### READING PASSAGE
I’m interrupting the week of Gluttony to have myself a little rant.
Bullying. It’s a terrible terrible thing, and it’s horrible to see what it does to some of the kids.
But I was bullied in High School and I survived it.
That being said, there’s this person, and we’ll call her A. She made my life hell in High School. Unfortunately, I suffered from overweight and acne (I’m still overweight and I still get breakouts, but meh.) She ended up joining the flag corps where I was co-captain in year 10. Year 11 she was made my co-captain, and in year 12 she made Captain to my Field Commander. In those three years, she did everything she could to make my time around her absolutely miserable. She would cause the other girls in the corps to basically ignore me, she would spread rumours about me, she argued and fought with me whenever she had a chance, and in the end she also did things that would make me cry – she got into my locker down in the band room that I shared with a friend, and deposited a tube of Clearisil acne wash stuff with a note that read:
“Stacy, don’t get pissed.”
A lot of my time in high school I was quite miserable due to this person. It was bullying, plain and simple.
A few years ago, she requested to be friends with me on Facebook. It took me a long long time to consider whether or not I was going to accept her request. In the end, I did. I wanted to be the bigger person, and be the person who could ‘get over the miserable high school years’. She was one of many, I’m way more popular now on Facebook than I ever was in High School, and I think a lot of it is due to the fact that I live in Australia now. It’s pretty awesome to be able to say you have someone in Australia on your Facebook THAT YOU KNOW!

Data pulled from a collection
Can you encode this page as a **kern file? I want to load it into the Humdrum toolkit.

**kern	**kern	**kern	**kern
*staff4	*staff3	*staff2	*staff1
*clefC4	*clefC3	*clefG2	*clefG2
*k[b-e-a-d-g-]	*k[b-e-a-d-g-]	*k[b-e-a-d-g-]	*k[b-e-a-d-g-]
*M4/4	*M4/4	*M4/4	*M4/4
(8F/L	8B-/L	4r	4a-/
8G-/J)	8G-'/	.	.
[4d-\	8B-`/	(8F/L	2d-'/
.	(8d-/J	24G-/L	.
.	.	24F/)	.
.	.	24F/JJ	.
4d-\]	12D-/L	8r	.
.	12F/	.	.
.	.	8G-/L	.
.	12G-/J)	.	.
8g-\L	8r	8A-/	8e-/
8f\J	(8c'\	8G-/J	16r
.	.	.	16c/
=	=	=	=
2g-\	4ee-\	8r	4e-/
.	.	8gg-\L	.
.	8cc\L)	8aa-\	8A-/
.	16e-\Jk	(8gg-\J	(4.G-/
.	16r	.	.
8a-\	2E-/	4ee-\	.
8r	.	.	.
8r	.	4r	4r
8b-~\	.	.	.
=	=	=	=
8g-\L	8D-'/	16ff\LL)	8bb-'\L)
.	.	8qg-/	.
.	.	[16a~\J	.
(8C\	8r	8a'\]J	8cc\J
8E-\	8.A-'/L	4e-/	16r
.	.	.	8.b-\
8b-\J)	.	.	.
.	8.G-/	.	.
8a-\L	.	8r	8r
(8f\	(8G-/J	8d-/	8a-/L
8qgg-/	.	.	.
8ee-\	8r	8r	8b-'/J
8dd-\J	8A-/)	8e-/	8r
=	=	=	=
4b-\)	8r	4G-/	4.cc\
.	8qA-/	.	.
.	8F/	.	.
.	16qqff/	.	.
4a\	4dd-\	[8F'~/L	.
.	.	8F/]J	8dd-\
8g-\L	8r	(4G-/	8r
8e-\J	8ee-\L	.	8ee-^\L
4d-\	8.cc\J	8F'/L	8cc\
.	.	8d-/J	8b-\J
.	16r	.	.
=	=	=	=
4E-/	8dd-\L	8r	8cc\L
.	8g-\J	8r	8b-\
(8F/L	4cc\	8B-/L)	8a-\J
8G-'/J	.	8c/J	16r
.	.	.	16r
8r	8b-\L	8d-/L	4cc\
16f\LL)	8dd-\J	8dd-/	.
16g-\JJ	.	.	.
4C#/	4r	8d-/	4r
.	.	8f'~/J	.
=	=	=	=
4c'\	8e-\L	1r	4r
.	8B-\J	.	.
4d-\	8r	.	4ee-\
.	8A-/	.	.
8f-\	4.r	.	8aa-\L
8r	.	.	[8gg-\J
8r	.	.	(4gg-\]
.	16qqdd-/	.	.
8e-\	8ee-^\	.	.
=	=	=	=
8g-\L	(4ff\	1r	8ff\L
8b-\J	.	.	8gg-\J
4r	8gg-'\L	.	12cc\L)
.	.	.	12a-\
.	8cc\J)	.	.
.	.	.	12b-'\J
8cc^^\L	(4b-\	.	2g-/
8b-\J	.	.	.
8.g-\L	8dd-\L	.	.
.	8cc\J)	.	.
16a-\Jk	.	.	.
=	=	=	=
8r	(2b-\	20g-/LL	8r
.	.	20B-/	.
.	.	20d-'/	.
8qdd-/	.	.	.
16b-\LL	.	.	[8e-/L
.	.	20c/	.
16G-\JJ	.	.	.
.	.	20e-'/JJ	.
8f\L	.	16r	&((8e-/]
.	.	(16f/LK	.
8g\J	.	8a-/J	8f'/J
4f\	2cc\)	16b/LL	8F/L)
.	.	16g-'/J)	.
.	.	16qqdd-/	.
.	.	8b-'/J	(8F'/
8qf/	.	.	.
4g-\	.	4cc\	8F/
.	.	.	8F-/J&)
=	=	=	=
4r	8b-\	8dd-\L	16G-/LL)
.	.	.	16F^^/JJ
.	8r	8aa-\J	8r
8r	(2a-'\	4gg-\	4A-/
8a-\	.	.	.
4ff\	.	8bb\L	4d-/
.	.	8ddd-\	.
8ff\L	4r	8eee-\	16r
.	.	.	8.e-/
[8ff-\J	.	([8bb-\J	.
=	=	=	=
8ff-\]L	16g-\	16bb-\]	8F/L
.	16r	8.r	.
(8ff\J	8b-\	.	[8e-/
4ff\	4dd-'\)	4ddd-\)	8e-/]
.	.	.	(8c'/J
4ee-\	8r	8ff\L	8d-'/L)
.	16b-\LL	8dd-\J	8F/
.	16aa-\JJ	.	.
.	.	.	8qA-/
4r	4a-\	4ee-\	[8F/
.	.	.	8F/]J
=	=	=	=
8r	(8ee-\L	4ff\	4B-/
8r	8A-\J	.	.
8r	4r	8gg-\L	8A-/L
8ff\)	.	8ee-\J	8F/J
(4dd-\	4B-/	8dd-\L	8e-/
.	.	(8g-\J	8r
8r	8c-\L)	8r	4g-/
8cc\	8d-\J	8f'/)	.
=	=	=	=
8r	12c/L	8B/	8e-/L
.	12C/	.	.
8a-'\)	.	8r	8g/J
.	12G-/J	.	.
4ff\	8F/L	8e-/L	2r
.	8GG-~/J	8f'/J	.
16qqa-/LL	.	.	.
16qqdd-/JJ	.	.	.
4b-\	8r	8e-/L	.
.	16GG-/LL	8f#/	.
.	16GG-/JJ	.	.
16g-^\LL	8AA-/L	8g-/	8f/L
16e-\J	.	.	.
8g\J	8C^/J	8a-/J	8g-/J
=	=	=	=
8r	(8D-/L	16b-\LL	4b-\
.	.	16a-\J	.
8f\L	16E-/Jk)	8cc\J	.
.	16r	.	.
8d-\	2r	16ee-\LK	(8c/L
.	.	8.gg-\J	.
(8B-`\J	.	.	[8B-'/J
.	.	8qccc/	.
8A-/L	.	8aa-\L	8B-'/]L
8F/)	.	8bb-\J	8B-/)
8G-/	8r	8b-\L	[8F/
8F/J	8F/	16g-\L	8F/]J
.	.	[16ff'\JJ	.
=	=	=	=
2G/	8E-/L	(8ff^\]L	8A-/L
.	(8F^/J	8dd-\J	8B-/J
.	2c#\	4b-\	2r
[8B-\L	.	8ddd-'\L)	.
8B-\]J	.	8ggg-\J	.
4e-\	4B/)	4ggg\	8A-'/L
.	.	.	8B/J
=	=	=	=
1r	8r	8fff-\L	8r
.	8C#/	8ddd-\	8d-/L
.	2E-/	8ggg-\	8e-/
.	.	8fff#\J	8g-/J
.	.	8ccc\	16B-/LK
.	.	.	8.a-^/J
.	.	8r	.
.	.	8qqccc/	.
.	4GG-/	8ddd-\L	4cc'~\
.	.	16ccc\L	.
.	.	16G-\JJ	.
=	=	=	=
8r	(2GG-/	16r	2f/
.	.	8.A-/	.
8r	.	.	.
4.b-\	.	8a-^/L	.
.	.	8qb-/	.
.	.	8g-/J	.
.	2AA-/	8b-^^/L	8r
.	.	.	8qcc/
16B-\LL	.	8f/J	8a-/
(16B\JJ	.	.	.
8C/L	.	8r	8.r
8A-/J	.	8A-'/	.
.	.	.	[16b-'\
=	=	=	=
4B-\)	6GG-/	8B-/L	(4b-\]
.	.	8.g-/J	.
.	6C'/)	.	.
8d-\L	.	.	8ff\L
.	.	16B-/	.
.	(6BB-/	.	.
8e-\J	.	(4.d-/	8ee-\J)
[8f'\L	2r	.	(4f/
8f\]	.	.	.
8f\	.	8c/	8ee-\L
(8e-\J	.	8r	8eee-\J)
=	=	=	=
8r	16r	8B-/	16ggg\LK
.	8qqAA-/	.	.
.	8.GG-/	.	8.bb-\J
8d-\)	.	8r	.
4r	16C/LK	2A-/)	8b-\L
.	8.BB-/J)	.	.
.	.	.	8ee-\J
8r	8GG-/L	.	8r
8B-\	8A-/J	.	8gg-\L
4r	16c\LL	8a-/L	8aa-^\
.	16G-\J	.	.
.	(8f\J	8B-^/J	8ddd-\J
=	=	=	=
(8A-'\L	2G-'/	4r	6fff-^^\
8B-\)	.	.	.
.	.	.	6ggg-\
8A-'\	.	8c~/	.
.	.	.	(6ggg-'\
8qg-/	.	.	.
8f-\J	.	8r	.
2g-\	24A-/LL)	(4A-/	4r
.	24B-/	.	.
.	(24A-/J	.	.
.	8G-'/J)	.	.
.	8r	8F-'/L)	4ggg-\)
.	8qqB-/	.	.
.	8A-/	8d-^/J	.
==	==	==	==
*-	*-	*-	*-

### REQUESTS
- 1) In the rant about high school bullying, do these statements agree with the text? Answer yes or no for each, and quote the words that decide it. (a) A became the writer's co-captain in year 11. (b) The writer turned down A's friend request on Facebook. (c) The writer no longer gets breakouts.
- 2) How would you put this sentence from the rant about high school bullying into Spanish: "It took me a long long time to consider whether or not I was going to accept her request."
- 3) Carry on the rant about high school bullying, starting after its final sentence.

### RESULTS FOR THE EXERCISE
- 1)
(a) Yes: "Year 11 she was made my co-captain"
(b) No: "In the end, I did."
(c) No: "I still get breakouts"

- 2) Me tomó mucho, mucho tiempo pensar si iba a aceptar su solicitud o no.

- 3)
I could totally cull my friend’s list down, remove the majority of those from High School, and not even bat an eyelash at it. I know who my real friends are, and I doubt any of them would have time of day for me if I went back to Toledo, Ohio. Does it bother me? Not really, if it makes their lives better to have someone from a ‘foreign country’ on their Facebook, more power to them.
However, back to A… her kids are now reaping the benefit of her High School years, thanks to Karma. They are now being bullied. She’s mentioned it a time or two recently and today… she invited me to like an Anti-bullying page.
Request, denied. Facebook Friend, defriended. I should’ve never accepted her to begin with.
In doing that, I discovered something not very pretty about myself. I’m a true Scorpio in the fact that I can forgive. Hell, I accepted her friend request, didn’t I?
But I can’t, and won’t forget.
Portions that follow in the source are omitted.